Every language model begins with a mapping between human-readable text and machine-readable integers. This chapter covers MicroGPT's tokenization layer — how a vocabulary is constructed from raw text, how strings are encoded into token ID sequences, and how those sequences are decoded back into text. Because MicroGPT uses a character-level tokenizer, this layer is simple enough to understand completely in minutes, which makes it an ideal starting point before encountering the more complex model machinery.
MicroGPT uses **character-level tokenization**, meaning each unique character in the training corpus becomes one vocabulary entry. This is the simplest tokenization scheme possible — simpler than byte-pair encoding (BPE) used by GPT-2/3/4, or WordPiece used by BERT. The vocabulary size equals the number of distinct characters in your dataset, typically 65–100 for English text.
The trade-off is explicit: character-level tokenization produces longer sequences (every word like 'hello' becomes five tokens instead of one), which means the model must learn to compose characters into words and words into meaning entirely through its attention mechanism. This makes the learning problem harder but keeps the tokenizer code trivially simple — no external library, no pre-trained vocabulary file, no byte-fallback logic.

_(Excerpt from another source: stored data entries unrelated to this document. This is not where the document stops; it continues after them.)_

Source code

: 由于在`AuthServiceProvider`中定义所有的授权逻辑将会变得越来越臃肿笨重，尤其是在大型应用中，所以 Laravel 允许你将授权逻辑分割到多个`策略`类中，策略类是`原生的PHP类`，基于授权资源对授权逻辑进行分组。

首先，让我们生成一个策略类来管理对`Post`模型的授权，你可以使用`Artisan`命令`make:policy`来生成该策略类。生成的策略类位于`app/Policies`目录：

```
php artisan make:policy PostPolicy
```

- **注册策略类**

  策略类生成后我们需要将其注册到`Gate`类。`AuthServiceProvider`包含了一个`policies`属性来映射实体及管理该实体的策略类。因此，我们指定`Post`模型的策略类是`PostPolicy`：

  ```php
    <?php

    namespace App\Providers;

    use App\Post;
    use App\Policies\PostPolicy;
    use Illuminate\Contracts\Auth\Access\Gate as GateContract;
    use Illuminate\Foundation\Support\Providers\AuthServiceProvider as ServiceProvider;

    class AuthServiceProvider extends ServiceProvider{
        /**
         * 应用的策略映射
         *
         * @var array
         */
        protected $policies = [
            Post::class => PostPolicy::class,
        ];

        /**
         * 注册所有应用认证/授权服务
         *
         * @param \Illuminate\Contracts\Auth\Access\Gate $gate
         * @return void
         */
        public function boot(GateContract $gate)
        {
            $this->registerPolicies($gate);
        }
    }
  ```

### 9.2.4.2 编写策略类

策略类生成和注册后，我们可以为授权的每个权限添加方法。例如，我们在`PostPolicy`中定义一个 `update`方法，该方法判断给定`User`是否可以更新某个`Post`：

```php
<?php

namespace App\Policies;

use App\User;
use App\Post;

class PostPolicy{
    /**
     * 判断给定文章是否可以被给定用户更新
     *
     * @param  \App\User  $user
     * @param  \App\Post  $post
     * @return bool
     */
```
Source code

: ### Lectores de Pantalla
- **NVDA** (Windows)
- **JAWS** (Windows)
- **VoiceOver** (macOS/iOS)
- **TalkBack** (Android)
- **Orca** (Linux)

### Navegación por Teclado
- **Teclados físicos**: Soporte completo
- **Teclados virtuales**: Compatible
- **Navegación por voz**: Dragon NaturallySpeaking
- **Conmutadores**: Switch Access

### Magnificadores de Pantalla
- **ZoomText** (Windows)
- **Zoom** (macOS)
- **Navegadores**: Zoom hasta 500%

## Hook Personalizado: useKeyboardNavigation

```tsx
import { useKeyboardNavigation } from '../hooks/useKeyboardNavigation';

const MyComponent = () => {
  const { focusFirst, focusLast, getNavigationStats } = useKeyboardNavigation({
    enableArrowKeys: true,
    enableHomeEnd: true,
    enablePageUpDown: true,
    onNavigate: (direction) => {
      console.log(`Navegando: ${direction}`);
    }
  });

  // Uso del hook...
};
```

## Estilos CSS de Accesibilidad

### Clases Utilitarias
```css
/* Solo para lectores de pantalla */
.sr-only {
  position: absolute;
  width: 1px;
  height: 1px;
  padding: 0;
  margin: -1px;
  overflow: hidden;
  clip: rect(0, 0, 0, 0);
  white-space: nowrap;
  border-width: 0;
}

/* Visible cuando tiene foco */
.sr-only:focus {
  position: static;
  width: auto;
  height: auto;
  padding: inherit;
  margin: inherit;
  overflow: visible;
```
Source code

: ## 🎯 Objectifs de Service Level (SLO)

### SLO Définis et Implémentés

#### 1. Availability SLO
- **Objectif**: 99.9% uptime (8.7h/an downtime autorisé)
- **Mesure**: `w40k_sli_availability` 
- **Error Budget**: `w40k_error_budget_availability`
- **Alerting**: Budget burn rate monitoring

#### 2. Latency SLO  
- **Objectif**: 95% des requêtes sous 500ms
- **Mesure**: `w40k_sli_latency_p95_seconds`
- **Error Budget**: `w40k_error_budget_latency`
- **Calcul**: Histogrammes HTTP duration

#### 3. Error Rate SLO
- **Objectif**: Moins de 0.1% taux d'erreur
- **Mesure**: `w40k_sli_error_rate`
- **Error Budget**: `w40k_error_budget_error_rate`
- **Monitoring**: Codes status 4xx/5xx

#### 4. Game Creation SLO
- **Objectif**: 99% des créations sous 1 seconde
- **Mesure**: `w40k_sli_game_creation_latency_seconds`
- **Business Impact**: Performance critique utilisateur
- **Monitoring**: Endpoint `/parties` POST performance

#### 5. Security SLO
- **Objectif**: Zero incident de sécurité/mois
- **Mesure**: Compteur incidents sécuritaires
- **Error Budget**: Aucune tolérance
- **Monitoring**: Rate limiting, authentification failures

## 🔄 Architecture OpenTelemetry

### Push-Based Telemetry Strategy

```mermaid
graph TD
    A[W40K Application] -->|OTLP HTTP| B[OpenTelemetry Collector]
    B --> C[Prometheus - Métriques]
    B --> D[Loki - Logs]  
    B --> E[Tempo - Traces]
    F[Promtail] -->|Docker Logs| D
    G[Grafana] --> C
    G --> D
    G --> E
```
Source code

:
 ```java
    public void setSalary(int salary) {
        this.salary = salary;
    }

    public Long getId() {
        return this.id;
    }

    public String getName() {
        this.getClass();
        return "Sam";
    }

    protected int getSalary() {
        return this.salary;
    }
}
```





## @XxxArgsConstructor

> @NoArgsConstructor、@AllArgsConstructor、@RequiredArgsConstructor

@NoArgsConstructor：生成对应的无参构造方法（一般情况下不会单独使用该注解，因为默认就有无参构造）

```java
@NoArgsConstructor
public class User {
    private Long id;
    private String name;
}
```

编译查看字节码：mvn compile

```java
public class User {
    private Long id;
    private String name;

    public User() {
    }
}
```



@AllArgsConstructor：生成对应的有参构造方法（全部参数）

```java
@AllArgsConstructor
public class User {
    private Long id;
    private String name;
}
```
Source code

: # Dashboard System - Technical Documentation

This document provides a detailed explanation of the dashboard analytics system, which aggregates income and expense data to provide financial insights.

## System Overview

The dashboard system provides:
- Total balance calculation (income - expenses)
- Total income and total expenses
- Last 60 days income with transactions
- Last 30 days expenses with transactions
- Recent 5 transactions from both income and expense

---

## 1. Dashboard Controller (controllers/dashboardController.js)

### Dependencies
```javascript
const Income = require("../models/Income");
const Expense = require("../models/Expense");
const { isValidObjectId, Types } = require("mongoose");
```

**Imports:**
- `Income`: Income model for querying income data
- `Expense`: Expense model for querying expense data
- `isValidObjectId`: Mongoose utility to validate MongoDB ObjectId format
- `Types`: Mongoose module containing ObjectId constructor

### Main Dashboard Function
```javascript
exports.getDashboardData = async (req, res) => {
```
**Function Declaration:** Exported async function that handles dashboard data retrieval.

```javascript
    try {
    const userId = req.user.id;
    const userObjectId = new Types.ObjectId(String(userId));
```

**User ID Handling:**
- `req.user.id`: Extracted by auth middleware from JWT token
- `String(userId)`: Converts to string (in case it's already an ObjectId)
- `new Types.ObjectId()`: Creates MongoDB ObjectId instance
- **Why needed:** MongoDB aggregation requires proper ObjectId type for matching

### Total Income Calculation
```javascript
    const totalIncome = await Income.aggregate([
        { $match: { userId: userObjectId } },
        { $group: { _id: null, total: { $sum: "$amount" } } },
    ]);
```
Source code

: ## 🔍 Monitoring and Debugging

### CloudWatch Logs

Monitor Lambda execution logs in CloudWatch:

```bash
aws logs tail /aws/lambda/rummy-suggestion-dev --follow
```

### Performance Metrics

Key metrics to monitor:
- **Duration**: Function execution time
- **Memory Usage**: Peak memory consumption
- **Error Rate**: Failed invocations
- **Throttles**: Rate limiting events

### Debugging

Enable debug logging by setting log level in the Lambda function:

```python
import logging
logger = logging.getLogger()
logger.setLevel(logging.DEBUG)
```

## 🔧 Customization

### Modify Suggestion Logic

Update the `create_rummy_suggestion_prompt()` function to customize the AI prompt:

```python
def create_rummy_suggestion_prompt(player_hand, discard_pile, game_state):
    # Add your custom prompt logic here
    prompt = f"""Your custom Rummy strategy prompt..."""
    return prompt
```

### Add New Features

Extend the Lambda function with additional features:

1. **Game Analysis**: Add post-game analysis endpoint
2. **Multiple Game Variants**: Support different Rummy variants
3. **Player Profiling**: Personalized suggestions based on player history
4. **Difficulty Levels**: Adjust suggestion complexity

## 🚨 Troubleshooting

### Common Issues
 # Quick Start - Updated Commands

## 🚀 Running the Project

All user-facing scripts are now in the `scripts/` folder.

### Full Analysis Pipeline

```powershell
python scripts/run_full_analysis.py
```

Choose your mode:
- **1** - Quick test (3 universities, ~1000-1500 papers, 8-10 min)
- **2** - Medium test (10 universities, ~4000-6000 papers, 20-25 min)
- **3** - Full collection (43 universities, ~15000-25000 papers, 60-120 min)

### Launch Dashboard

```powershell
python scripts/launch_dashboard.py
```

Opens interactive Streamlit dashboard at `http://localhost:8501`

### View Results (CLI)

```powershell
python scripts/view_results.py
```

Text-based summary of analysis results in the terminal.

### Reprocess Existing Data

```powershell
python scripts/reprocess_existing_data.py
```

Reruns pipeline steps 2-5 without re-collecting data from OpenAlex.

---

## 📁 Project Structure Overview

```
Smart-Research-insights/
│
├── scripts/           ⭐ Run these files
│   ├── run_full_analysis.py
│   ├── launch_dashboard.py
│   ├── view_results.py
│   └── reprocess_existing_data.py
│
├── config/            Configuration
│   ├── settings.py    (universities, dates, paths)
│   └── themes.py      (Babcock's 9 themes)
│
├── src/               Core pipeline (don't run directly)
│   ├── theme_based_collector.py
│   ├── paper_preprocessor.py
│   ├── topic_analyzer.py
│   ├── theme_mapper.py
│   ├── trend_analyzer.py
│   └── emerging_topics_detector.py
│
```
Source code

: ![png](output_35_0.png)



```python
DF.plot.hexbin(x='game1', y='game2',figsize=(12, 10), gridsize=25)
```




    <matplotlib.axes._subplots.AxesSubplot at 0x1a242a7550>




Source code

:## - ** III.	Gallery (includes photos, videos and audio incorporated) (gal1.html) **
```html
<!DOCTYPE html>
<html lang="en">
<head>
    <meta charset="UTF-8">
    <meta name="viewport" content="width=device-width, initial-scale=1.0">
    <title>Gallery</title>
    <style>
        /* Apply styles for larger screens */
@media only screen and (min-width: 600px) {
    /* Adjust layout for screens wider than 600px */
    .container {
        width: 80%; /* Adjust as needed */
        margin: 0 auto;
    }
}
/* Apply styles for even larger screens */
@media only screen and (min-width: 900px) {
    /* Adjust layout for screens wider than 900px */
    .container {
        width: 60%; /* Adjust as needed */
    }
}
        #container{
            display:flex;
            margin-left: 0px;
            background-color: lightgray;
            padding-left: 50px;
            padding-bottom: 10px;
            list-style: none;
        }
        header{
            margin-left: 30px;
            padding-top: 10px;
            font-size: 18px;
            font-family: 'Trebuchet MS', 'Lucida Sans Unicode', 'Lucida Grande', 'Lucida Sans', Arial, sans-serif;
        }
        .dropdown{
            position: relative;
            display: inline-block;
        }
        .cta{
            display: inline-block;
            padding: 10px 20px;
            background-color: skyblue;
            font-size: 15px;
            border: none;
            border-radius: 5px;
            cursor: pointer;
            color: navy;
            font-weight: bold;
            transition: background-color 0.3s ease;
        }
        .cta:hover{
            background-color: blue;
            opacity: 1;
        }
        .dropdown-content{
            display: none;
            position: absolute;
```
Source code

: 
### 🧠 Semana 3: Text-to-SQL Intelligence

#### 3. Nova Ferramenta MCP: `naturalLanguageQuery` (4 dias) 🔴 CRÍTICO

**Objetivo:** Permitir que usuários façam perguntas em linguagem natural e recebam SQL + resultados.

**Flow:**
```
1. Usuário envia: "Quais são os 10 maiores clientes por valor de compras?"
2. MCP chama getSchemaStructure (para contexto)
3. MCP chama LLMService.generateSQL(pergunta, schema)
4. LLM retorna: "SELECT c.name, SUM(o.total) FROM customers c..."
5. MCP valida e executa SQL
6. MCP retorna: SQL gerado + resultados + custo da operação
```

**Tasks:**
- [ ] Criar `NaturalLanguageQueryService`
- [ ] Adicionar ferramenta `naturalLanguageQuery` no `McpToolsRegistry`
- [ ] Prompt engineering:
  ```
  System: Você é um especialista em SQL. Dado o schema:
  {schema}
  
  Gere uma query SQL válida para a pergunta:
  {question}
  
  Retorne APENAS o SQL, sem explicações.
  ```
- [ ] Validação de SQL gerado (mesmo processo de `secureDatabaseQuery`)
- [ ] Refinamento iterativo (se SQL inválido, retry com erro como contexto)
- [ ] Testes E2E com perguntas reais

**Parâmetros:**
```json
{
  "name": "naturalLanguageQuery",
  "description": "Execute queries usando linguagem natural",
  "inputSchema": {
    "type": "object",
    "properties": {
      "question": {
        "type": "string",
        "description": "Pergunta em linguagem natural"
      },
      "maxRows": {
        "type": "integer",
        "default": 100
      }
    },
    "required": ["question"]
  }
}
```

For an educational implementation, this is exactly the right call. You can fully understand the tokenizer in two minutes, leaving your full attention for the model architecture that matters. In a production system you would swap this for a BPE tokenizer, but the rest of the model code would not change.
The tokenizer exposes two core operations. **Encoding** maps a string to a list of integers using a character-to-index dictionary (`stoi` — string to integer). **Decoding** performs the reverse using an index-to-character dictionary (`itos` — integer to string). Both dictionaries are constructed once from the training corpus and reused throughout training and inference.
Notice that these are plain Python dictionaries, not learned parameters. The mapping is fixed before any model training begins. This is a fundamental property of all tokenizers — they are deterministic lookup tables, not neural networks. The neural network learns what to *do* with token IDs; the tokenizer only decides *which* ID represents each input unit.
When you later see the training loop feed integer tensors into the model, remember that those integers originated here. And when you see the generation routine convert model outputs back to text, it calls the decode function defined in this section. Trace those call sites as you read forward — they ground abstract tensor operations back in human-readable text.